= Do this =
Give the lines of every item below as a JSON list of strings, one string per line, with blank lines left out.

Data taken from a collection
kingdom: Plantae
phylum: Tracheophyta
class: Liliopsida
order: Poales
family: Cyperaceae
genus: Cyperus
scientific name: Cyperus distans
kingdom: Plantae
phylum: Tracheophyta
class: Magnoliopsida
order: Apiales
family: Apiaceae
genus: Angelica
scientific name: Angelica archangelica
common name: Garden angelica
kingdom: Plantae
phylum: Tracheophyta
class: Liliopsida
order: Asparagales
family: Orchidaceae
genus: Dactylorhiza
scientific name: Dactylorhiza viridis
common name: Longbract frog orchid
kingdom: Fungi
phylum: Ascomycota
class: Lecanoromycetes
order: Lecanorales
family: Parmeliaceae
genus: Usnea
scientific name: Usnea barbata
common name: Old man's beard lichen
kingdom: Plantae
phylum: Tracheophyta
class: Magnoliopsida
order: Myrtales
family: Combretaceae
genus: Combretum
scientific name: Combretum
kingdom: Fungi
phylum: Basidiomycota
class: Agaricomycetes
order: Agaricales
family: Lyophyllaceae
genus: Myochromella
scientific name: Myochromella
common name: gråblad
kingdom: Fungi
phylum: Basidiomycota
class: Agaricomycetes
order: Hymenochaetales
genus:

= Response to the task =
[
  "kingdom: Plantae",
  "phylum: Tracheophyta",
  "class: Liliopsida",
  "order: Poales",
  "family: Cyperaceae",
  "genus: Cyperus",
  "scientific name: Cyperus distans",
  "kingdom: Plantae",
  "phylum: Tracheophyta",
  "class: Magnoliopsida",
  "order: Apiales",
  "family: Apiaceae",
  "genus: Angelica",
  "scientific name: Angelica archangelica",
  "common name: Garden angelica",
  "kingdom: Plantae",
  "phylum: Tracheophyta",
  "class: Liliopsida",
  "order: Asparagales",
  "family: Orchidaceae",
  "genus: Dactylorhiza",
  "scientific name: Dactylorhiza viridis",
  "common name: Longbract frog orchid",
  "kingdom: Fungi",
  "phylum: Ascomycota",
  "class: Lecanoromycetes",
  "order: Lecanorales",
  "family: Parmeliaceae",
  "genus: Usnea",
  "scientific name: Usnea barbata",
  "common name: Old man's beard lichen",
  "kingdom: Plantae",
  "phylum: Tracheophyta",
  "class: Magnoliopsida",
  "order: Myrtales",
  "family: Combretaceae",
  "genus: Combretum",
  "scientific name: Combretum",
  "kingdom: Fungi",
  "phylum: Basidiomycota",
  "class: Agaricomycetes",
  "order: Agaricales",
  "family: Lyophyllaceae",
  "genus: Myochromella",
  "scientific name: Myochromella",
  "common name: gråblad",
  "kingdom: Fungi",
  "phylum: Basidiomycota",
  "class: Agaricomycetes",
  "order: Hymenochaetales",
  "genus:"
]